Assignment: Update the stretch of the MRVA walkthrough below from "The scripts in" through "Selection]] section." and write it out again with "distinct dates" changed to "separate dates".

Selected excerpt:
# -*- coding: utf-8 -*-

* End-to-end example of CLI use
  This document describes a complete cycle of the MRVA workflow.  The steps
  included are 
  1. aquiring CodeQL databases
  2. selection of databases
  3. configuration and use of the command-line client
  4. server startup
  5. submission of the jobs
  6. retrieval of the results
  7. examination of the results

* Database Aquisition
  General database aquisition is beyond the scope of this document as it is very specific
  to an organization's environment.  Here we use an example for open-source
  repositories, [[https://github.com/hohn/mrva-open-source-download.git][mrva-open-source-download]], which downloads the top 1000 databases for each of
  C/C++, Java, Python -- 3000 CodeQL DBs in all.

  The scripts in [[https://github.com/hohn/mrva-open-source-download.git][mrva-open-source-download]] were used to download on two distinct dates
  resulting in close to 6000 databases to choose from.  The DBs were directly
  saved to the file system, resulting in paths like
  : .../mrva-open-source-download/repos-2024-04-29/google/re2/code-scanning/codeql/databases/cpp/db.zip
  and
  : .../mrva-open-source-download/repos/google/re2/code-scanning/codeql/databases/cpp/db.zip
  Note that the only information in these paths are (owner, repository, download
  date).  The databases contain more information which is used in the [[*Repository Selection][Repository
  Selection]] section.

Source data:

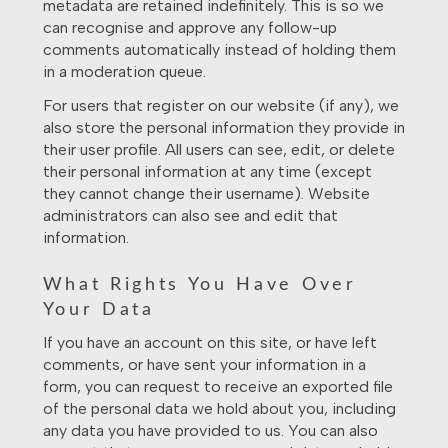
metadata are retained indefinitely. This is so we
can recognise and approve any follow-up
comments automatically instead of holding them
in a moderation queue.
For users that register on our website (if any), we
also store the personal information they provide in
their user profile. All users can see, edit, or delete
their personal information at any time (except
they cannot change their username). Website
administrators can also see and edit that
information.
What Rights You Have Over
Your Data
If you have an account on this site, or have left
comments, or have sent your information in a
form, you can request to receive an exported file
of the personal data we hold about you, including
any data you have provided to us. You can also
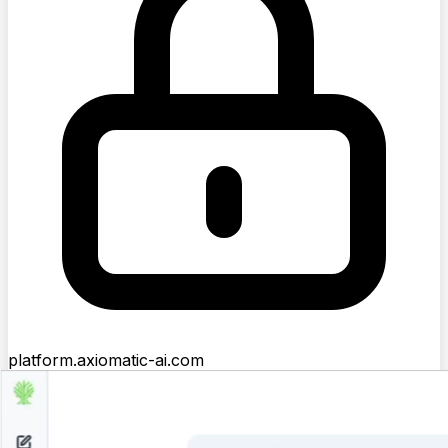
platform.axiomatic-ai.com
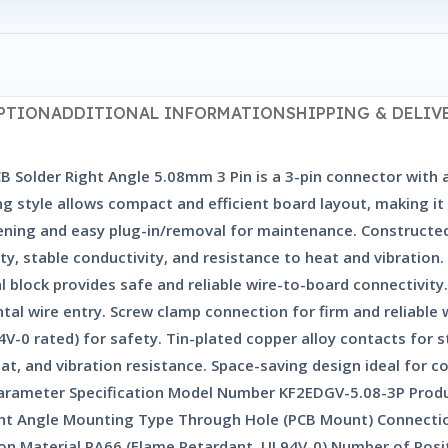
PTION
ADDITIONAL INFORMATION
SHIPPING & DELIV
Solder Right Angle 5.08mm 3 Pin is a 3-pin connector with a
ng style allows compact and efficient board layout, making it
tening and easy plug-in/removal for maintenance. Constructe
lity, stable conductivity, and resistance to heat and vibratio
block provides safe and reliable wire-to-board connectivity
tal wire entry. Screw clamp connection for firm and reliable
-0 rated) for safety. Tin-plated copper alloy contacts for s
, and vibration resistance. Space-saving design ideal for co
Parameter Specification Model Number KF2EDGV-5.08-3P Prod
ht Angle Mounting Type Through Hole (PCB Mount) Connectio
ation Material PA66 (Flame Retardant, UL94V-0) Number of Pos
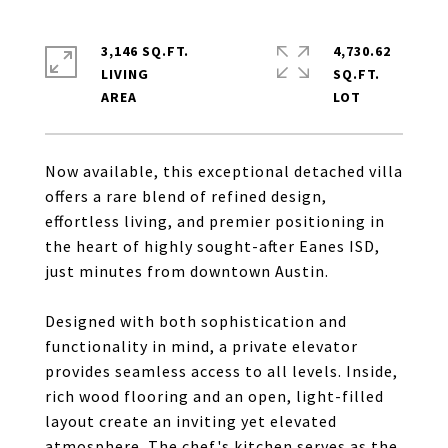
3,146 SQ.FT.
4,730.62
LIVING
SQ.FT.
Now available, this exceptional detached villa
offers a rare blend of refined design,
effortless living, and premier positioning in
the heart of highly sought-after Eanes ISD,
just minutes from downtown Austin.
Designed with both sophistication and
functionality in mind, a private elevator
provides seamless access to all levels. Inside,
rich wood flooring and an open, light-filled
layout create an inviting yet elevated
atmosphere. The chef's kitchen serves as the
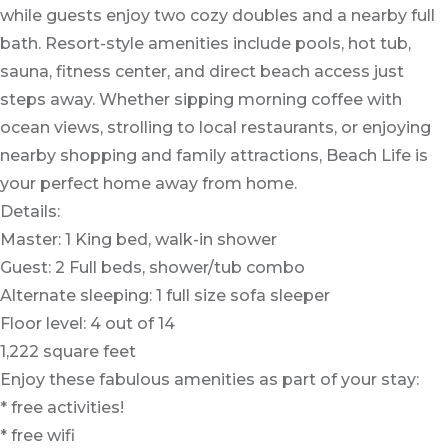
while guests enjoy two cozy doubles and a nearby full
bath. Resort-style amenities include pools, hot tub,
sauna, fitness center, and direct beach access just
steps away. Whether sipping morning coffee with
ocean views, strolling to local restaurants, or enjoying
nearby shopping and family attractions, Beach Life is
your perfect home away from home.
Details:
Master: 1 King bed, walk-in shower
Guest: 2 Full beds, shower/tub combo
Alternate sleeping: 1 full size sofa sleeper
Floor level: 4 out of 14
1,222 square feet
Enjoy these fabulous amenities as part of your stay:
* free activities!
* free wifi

Response to this exercise:
The scripts in [[https://github.com/hohn/mrva-open-source-download.git][mrva-open-source-download]] were used to download on two separate dates
  resulting in close to 6000 databases to choose from.  The DBs were directly
  saved to the file system, resulting in paths like
  : .../mrva-open-source-download/repos-2024-04-29/google/re2/code-scanning/codeql/databases/cpp/db.zip
  and
  : .../mrva-open-source-download/repos/google/re2/code-scanning/codeql/databases/cpp/db.zip
  Note that the only information in these paths are (owner, repository, download
  date).  The databases contain more information which is used in the [[*Repository Selection][Repository
  Selection]] section.